Small update to my prelude mod, but it may be a week or so later than what I initially planned on for the prelude mod. I think I'm going to be taking a small breath of fresh air and try my best to just make it through this week/weekend. My mom was...um...she was having problems last night while we was asleep and had to be emergencied to the hospital around 1-2am this morning, and by the time they got there with her, she had died of heart failure, and honestly I've been in a state of shock all day, melted down sometime around 2pm today, both irl and kind of in the discord servers and personally if I'm honest with myself, I'm still melting piece by piece.

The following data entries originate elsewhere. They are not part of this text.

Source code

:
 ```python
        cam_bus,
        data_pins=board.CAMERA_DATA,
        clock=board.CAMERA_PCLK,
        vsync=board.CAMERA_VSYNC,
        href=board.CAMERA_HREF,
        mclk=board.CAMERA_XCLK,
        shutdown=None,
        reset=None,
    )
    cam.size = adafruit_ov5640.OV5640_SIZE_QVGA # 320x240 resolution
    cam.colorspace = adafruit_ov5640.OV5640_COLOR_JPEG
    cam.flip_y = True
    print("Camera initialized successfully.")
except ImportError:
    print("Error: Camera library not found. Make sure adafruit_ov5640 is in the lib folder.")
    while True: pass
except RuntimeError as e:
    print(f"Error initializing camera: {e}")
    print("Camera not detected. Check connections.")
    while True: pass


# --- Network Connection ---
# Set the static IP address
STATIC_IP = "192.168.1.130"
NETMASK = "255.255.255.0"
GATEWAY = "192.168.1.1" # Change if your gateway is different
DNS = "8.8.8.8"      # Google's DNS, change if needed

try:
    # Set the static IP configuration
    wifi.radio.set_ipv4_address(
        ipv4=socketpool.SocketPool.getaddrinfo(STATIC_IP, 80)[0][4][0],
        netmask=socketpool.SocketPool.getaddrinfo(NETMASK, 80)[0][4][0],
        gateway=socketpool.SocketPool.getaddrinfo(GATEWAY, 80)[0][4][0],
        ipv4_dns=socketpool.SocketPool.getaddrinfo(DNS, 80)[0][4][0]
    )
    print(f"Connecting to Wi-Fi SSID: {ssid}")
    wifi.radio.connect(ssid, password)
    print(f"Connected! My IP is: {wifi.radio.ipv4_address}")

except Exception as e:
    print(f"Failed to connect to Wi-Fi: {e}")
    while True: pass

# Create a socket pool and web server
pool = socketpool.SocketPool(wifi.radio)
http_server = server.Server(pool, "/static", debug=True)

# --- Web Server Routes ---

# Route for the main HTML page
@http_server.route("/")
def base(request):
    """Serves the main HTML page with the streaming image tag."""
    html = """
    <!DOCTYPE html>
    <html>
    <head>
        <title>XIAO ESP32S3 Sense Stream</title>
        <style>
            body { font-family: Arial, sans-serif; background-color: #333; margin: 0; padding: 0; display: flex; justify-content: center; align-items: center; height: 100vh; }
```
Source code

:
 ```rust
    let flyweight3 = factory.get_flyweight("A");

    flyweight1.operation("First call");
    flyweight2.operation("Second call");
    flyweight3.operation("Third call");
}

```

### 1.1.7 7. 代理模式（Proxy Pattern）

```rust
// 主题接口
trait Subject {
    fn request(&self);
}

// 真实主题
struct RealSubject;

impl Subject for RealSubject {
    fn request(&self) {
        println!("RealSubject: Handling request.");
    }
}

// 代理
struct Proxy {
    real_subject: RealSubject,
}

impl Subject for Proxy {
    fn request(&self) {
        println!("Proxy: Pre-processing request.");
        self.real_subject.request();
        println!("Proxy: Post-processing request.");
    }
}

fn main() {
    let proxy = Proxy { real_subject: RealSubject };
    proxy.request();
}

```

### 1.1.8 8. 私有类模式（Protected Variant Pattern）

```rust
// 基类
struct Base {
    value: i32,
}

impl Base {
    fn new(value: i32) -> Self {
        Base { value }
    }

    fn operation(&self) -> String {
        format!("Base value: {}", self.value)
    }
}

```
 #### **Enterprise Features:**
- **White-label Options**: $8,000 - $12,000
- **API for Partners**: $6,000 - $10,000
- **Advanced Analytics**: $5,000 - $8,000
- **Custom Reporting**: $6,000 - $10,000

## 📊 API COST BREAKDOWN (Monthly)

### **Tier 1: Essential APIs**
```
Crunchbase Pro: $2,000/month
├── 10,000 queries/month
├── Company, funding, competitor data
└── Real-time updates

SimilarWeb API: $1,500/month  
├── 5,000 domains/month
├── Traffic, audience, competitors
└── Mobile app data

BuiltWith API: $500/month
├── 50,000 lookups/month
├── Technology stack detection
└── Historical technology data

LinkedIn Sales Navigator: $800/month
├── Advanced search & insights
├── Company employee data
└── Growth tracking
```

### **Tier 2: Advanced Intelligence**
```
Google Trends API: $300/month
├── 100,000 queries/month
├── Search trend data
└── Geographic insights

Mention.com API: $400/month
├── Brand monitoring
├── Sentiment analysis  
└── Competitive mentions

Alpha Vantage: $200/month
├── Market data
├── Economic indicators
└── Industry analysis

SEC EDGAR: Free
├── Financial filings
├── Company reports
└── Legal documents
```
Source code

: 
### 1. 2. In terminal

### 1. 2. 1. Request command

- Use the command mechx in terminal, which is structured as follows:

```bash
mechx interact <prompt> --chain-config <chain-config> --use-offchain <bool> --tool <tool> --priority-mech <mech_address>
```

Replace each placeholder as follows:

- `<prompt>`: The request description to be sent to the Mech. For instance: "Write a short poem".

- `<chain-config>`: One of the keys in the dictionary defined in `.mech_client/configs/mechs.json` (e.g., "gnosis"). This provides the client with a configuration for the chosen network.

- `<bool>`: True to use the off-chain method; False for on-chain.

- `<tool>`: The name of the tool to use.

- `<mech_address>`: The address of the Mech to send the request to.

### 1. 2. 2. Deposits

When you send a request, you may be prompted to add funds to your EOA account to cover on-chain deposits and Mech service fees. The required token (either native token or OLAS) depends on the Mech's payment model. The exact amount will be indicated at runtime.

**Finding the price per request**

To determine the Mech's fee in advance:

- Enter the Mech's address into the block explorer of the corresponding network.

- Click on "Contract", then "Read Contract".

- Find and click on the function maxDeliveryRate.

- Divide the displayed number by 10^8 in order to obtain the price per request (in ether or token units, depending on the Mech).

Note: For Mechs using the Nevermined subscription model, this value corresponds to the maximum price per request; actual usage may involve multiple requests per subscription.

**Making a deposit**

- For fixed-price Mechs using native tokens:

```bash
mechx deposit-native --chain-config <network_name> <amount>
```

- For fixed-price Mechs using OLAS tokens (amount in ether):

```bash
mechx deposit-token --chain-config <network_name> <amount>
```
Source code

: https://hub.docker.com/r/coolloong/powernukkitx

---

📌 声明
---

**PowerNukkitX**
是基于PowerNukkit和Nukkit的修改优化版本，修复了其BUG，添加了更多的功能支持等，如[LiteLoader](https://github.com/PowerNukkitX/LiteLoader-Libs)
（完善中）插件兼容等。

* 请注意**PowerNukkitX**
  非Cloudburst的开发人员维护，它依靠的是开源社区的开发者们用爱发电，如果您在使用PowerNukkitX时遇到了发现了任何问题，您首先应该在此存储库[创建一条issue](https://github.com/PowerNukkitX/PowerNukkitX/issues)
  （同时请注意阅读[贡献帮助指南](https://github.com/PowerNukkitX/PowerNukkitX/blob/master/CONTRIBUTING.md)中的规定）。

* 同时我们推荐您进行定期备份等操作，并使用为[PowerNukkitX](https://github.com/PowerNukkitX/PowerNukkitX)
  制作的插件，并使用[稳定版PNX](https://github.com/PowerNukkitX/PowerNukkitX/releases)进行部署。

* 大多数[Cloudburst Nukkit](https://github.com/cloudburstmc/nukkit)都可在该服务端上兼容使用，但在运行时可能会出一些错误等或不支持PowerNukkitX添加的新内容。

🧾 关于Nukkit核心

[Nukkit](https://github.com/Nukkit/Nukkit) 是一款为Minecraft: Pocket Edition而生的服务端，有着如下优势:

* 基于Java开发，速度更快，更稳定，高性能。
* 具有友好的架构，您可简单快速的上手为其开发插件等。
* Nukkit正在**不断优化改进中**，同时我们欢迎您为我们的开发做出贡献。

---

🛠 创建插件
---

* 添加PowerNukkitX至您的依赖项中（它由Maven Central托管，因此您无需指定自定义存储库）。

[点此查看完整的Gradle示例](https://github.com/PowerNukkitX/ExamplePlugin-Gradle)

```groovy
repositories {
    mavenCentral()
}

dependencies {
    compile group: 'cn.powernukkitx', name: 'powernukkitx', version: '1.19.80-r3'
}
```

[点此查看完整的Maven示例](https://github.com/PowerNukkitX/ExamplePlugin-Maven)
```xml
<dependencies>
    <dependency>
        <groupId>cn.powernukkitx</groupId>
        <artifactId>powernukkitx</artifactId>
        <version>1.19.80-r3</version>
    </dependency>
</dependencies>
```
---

I had already lost my Dad back in 2018, which was right after I had a successful surgery removing brain cancer that December in 2017, and a lot of my memories are just piling on top of me in general, and I wouldn't of believed that'd now I'd of been by myself only 3 years later, and having to live with my sister and her family. Of course, my Mom was also hers too and the entire house in general has just been a huge period of grief, but if anyone was to say who got hit with it harder, it'd probably been myself cuz after losing my Dad, Idk what I'd of done without my Mom, and if I'm truthful, she had prepared me all this time in case something ever happened and well, today was the first time in a year that I wanted a bottle of rum after trying to quit the stuff due to medical issues, and really the only thing that's been keeping me calm today and my stress down has been my meds & my cigars.
I'm going to try my best to get through all of this, Idk what's fixing to take place and Idk how I'll be trying to pick things up from here, but my Mom would've wanted me to at least try and probably would've quoted a few bible scriptures to me for this very occassion knowing her. I'm not very religious myself but I do hope she'll can be at peace knowing I'm going to give my best shot.